§ AUFGABE: Formatiere die folgenden Zeilen als nummerierte Liste und lass dabei Leerzeilen weg. Die Bilder gehören nicht in die Antwort.

§ DATENSÄTZE:
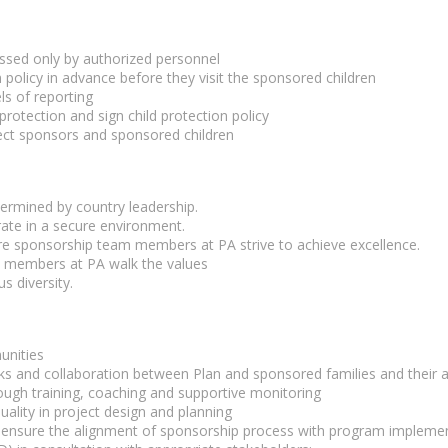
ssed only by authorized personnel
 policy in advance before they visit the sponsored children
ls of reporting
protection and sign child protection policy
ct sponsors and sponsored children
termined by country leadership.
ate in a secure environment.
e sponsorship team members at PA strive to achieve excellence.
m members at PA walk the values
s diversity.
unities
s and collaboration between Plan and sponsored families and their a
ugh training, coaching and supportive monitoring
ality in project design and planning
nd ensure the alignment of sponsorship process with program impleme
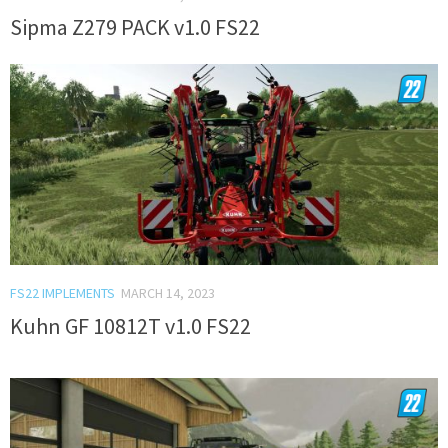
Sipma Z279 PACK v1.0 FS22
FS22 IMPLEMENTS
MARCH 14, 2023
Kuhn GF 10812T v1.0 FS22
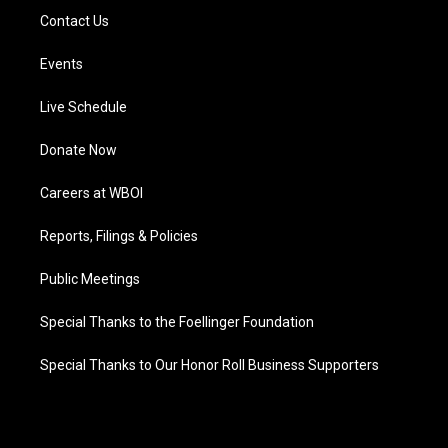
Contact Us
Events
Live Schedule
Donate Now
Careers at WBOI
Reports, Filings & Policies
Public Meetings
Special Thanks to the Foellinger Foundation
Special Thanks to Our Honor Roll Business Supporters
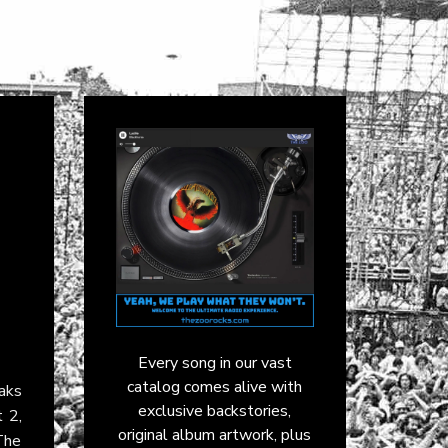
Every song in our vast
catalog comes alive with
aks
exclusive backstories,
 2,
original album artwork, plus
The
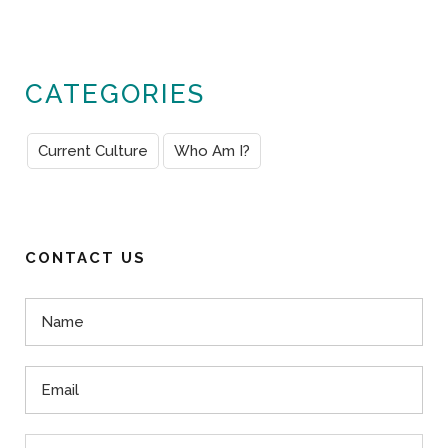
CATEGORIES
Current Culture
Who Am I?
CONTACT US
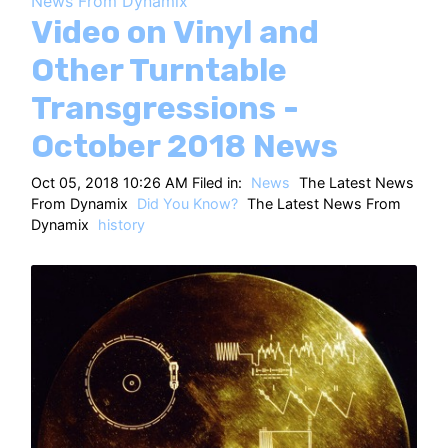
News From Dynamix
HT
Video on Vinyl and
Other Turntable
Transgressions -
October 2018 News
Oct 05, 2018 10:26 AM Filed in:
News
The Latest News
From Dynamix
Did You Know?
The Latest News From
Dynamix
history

§ LÖSUNG:
1. ssed only by authorized personnel
2.  policy in advance before they visit the sponsored children
3. ls of reporting
4. protection and sign child protection policy
5. ct sponsors and sponsored children
6. termined by country leadership.
7. ate in a secure environment.
8. e sponsorship team members at PA strive to achieve excellence.
9. m members at PA walk the values
10. s diversity.
11. unities
12. s and collaboration between Plan and sponsored families and their a
13. ugh training, coaching and supportive monitoring
14. ality in project design and planning
15. nd ensure the alignment of sponsorship process with program impleme
16. Sipma Z279 PACK v1.0 FS22
17. FS22 IMPLEMENTS
18. MARCH 14, 2023
19. Kuhn GF 10812T v1.0 FS22
20. Contact Us
21. Events
22. Live Schedule
23. Donate Now
24. Careers at WBOI
25. Reports, Filings & Policies
26. Public Meetings
27. Special Thanks to the Foellinger Foundation
28. Special Thanks to Our Honor Roll Business Supporters
29. Every song in our vast
30. catalog comes alive with
31. aks
32. exclusive backstories,
33.  2,
34. original album artwork, plus
35. The
36. CATEGORIES
37. Current Culture
38. Who Am I?
39. CONTACT US
40. News From Dynamix
41. HT
42. Video on Vinyl and
43. Other Turntable
44. Transgressions -
45. October 2018 News
46. Oct 05, 2018 10:26 AM Filed in:
47. News
48. The Latest News
49. From Dynamix
50. Did You Know?
51. The Latest News From
52. Dynamix
53. history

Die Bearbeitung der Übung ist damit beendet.